Task material:
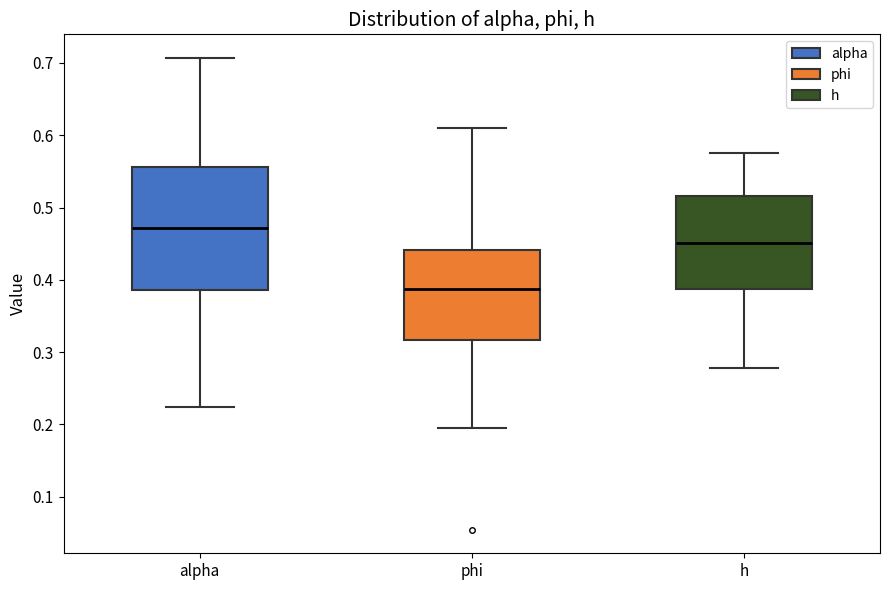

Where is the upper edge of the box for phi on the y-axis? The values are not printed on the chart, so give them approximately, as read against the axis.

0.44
--
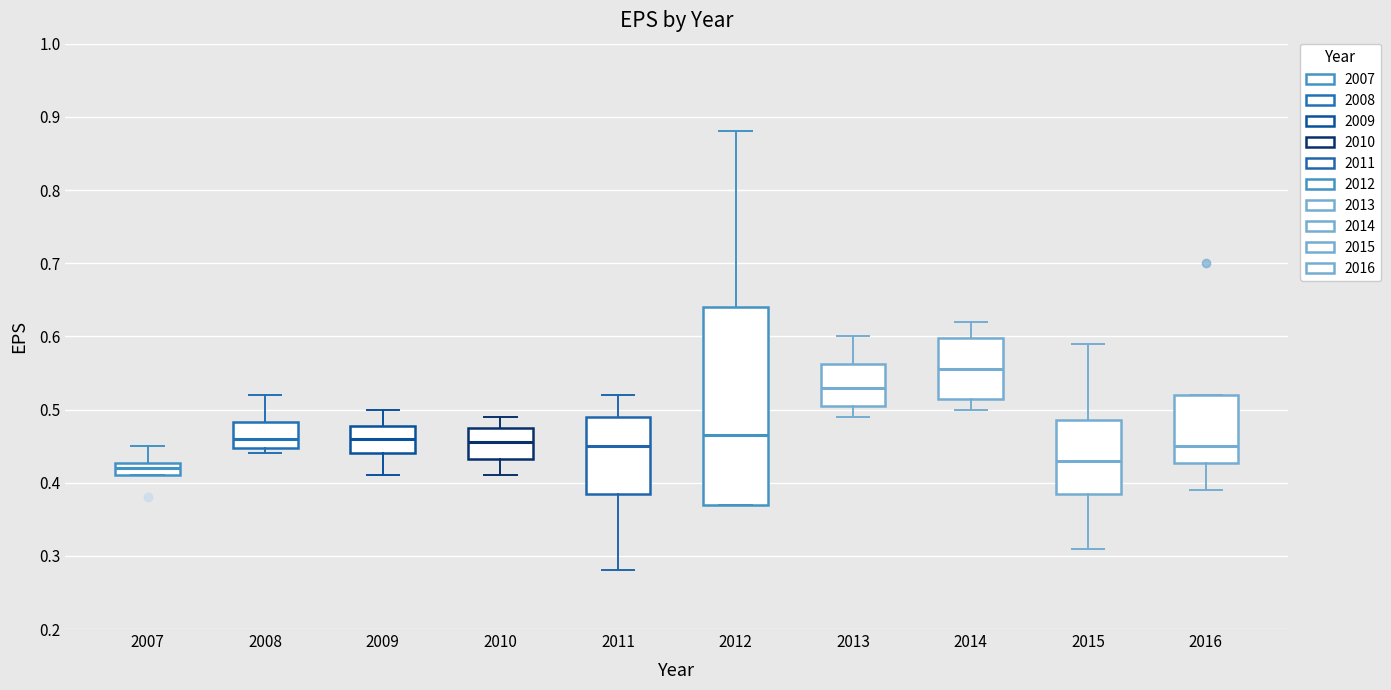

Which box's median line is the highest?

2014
==
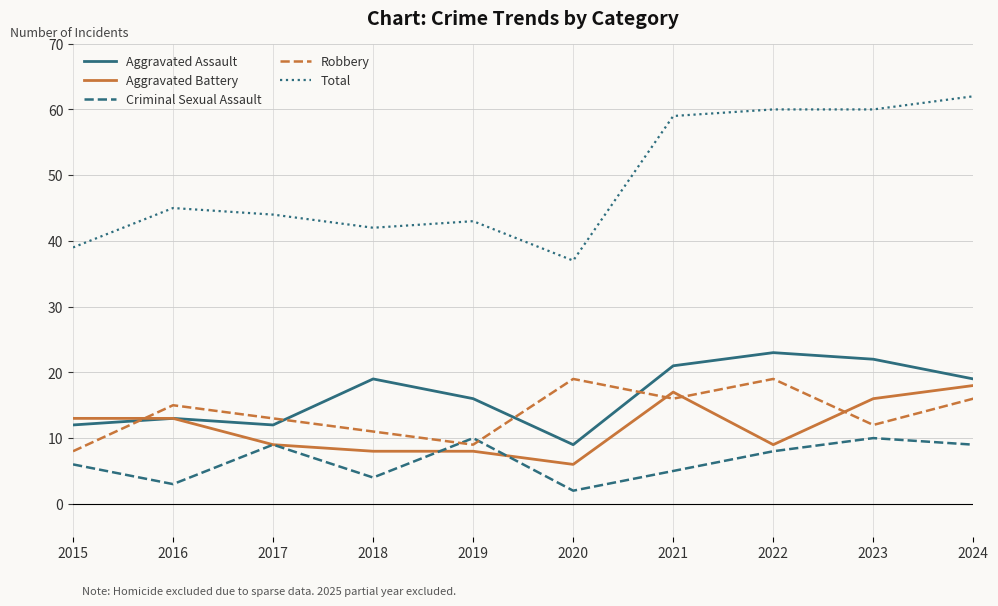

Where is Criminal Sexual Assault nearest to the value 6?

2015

Exercise details: State how many of the lines above contain the word "Where", and give only that number.

Answer section: 2